▶ [ACTIVITY]
From the top of the records below, return each line exactly, ending with the line that contains "1. Socio-economic projects".

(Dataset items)
>>>>>

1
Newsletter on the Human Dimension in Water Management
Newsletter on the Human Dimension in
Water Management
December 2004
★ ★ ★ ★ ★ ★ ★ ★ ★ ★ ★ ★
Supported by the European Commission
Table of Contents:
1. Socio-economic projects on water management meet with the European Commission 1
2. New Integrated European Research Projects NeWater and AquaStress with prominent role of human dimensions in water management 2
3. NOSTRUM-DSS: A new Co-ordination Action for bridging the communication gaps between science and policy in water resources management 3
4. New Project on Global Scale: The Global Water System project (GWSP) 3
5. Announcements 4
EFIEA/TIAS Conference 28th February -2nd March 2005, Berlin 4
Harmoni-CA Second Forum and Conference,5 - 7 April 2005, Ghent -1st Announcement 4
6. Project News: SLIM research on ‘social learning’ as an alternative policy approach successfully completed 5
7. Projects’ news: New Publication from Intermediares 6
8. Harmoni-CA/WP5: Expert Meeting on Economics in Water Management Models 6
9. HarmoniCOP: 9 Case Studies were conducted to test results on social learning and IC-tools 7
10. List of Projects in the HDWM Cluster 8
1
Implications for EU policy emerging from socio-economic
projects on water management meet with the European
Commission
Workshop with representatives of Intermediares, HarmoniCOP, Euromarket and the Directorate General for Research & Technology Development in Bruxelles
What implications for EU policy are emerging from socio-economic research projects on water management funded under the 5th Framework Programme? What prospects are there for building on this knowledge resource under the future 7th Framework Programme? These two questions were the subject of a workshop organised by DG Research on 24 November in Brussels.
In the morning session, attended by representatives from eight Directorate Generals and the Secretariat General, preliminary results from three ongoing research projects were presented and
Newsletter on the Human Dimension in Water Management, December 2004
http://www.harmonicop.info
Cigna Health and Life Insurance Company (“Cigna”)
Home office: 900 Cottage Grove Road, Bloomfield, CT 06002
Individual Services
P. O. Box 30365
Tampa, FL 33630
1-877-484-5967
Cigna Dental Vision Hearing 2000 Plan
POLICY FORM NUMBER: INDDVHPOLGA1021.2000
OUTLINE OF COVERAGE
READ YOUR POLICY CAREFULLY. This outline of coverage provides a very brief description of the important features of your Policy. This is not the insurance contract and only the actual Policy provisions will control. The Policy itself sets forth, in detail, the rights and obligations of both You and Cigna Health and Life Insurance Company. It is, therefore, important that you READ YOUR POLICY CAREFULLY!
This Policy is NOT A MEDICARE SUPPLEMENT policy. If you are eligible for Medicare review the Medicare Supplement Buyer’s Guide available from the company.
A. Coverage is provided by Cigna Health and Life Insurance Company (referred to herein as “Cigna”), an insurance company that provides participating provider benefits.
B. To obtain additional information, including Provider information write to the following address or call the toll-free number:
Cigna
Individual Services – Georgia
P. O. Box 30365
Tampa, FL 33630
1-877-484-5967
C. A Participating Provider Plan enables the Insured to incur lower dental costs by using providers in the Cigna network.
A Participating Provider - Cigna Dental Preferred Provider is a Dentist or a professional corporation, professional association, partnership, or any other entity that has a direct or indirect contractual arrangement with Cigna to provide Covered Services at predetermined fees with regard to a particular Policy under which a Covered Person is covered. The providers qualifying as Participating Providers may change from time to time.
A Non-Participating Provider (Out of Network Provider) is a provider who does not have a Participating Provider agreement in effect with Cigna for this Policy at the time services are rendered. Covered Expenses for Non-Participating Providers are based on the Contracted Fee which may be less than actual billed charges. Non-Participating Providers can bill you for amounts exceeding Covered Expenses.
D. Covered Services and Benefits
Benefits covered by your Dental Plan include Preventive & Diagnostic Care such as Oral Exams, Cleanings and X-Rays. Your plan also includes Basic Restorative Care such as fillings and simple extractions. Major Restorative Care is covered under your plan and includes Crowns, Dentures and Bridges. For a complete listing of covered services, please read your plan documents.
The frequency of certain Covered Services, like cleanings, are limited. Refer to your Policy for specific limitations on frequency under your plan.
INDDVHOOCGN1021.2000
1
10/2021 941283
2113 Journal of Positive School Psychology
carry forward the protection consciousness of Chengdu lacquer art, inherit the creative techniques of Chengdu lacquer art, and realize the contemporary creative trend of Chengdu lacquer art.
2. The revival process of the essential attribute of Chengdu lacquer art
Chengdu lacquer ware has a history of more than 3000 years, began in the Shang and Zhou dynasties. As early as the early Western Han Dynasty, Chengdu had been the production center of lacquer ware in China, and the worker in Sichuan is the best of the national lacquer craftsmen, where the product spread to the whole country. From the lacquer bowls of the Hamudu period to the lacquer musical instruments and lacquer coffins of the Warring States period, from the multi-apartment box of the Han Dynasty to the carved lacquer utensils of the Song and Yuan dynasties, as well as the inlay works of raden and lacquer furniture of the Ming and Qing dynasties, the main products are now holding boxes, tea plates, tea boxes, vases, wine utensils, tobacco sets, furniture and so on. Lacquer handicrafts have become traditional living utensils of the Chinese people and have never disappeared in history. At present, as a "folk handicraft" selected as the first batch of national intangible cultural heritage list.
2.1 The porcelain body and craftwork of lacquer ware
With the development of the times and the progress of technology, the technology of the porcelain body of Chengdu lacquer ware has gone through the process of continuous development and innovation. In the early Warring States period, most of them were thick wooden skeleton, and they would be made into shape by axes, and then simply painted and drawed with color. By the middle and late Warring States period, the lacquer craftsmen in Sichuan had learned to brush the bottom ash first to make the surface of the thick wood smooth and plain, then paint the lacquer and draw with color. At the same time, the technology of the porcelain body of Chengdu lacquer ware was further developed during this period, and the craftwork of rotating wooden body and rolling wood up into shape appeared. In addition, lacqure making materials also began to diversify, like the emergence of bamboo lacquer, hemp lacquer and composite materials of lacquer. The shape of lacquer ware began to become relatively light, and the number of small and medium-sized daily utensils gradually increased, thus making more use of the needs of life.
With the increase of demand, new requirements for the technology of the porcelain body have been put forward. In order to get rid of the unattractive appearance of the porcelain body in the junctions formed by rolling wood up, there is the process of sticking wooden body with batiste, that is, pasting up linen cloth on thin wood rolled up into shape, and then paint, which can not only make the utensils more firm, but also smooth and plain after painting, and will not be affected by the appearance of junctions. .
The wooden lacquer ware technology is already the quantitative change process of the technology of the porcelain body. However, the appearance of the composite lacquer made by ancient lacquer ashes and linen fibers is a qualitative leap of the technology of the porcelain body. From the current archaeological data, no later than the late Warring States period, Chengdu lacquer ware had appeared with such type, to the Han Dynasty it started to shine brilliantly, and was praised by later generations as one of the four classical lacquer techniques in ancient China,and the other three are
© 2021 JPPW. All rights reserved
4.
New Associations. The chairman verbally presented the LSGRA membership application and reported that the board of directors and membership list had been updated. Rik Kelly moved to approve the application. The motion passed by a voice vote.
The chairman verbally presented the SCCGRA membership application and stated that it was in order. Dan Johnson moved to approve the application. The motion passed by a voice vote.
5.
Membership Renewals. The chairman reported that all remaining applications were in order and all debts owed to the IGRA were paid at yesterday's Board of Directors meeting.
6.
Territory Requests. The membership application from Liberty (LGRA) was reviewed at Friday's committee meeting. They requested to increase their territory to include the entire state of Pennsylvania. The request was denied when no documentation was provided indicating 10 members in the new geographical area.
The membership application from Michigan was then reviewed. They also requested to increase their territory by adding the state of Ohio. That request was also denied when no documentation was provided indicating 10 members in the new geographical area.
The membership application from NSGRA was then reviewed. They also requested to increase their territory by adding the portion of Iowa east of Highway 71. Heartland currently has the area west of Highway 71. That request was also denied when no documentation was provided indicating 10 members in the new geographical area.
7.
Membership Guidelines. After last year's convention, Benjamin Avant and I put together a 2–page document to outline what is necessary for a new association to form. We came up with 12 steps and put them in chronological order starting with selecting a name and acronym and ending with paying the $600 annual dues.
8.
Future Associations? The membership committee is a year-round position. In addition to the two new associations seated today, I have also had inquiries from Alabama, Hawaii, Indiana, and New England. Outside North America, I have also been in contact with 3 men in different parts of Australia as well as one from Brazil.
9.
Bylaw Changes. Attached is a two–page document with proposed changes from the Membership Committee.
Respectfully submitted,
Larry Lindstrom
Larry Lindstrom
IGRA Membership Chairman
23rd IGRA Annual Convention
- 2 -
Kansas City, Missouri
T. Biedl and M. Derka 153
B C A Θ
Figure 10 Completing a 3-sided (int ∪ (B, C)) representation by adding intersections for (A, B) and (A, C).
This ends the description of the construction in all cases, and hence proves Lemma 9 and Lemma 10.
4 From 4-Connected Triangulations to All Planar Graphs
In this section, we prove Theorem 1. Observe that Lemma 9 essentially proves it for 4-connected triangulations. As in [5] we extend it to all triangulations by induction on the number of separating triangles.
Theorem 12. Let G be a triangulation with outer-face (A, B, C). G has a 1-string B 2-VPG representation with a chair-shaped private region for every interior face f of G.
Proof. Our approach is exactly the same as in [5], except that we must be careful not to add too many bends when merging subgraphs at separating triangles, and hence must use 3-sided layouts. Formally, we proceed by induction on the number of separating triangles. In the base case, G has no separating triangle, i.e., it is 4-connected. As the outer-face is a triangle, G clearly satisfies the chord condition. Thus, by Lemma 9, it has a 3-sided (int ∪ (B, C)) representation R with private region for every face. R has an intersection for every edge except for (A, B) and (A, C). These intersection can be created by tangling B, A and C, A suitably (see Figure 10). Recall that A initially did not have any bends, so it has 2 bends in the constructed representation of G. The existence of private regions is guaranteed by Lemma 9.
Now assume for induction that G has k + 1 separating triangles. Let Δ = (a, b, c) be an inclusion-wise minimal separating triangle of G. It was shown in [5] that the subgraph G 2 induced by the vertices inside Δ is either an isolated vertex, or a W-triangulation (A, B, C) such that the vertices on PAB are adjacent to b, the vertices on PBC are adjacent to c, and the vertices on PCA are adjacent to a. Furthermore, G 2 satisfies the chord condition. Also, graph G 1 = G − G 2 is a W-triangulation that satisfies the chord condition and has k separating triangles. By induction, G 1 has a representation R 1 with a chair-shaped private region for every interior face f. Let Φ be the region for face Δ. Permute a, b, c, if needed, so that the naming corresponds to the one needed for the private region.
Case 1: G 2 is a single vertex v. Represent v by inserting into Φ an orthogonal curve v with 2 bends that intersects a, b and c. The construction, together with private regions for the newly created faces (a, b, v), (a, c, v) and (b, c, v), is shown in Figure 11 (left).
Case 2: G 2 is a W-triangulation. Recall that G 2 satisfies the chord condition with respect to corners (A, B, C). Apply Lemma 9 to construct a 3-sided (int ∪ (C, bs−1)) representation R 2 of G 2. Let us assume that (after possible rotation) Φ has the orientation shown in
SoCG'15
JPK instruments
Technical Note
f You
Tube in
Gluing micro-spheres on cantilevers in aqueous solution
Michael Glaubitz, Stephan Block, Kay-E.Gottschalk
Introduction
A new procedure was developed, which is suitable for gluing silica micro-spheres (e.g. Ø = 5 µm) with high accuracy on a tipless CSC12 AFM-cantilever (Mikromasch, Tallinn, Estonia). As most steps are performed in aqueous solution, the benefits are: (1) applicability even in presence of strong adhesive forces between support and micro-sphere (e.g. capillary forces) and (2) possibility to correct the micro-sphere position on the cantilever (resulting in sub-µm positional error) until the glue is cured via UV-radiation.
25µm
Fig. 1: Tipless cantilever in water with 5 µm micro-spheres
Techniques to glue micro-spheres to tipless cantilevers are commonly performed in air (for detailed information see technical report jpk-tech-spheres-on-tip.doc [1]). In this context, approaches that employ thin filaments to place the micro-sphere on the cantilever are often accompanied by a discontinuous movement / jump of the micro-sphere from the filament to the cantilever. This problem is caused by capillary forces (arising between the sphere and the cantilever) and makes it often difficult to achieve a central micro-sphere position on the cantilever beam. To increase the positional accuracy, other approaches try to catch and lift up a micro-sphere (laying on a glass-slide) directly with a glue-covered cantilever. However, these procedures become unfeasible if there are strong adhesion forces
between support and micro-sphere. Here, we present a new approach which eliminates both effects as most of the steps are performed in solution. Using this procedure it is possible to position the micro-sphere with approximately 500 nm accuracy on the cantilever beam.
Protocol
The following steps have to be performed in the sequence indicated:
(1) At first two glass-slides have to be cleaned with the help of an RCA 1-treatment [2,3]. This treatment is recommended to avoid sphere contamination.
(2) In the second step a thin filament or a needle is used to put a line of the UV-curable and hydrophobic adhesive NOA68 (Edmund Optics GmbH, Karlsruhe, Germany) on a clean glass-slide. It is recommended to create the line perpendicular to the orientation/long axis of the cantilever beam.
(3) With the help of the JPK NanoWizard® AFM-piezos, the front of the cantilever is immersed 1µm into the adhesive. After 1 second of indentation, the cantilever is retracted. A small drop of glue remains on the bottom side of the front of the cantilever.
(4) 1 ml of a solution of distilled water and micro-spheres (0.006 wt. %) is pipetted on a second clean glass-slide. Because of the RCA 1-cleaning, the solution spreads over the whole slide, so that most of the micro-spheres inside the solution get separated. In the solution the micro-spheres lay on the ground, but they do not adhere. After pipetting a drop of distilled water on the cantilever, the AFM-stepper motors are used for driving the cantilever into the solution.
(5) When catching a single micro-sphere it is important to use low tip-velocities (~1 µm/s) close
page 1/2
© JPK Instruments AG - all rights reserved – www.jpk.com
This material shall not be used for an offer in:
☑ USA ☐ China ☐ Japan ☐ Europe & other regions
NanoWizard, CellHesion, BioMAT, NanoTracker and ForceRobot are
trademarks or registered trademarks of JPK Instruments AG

<<<<<

▶ [COMPLETED TASK]
1
Newsletter on the Human Dimension in Water Management
Newsletter on the Human Dimension in
Water Management
December 2004
★ ★ ★ ★ ★ ★ ★ ★ ★ ★ ★ ★
Supported by the European Commission
Table of Contents:
1. Socio-economic projects on water management meet with the European Commission 1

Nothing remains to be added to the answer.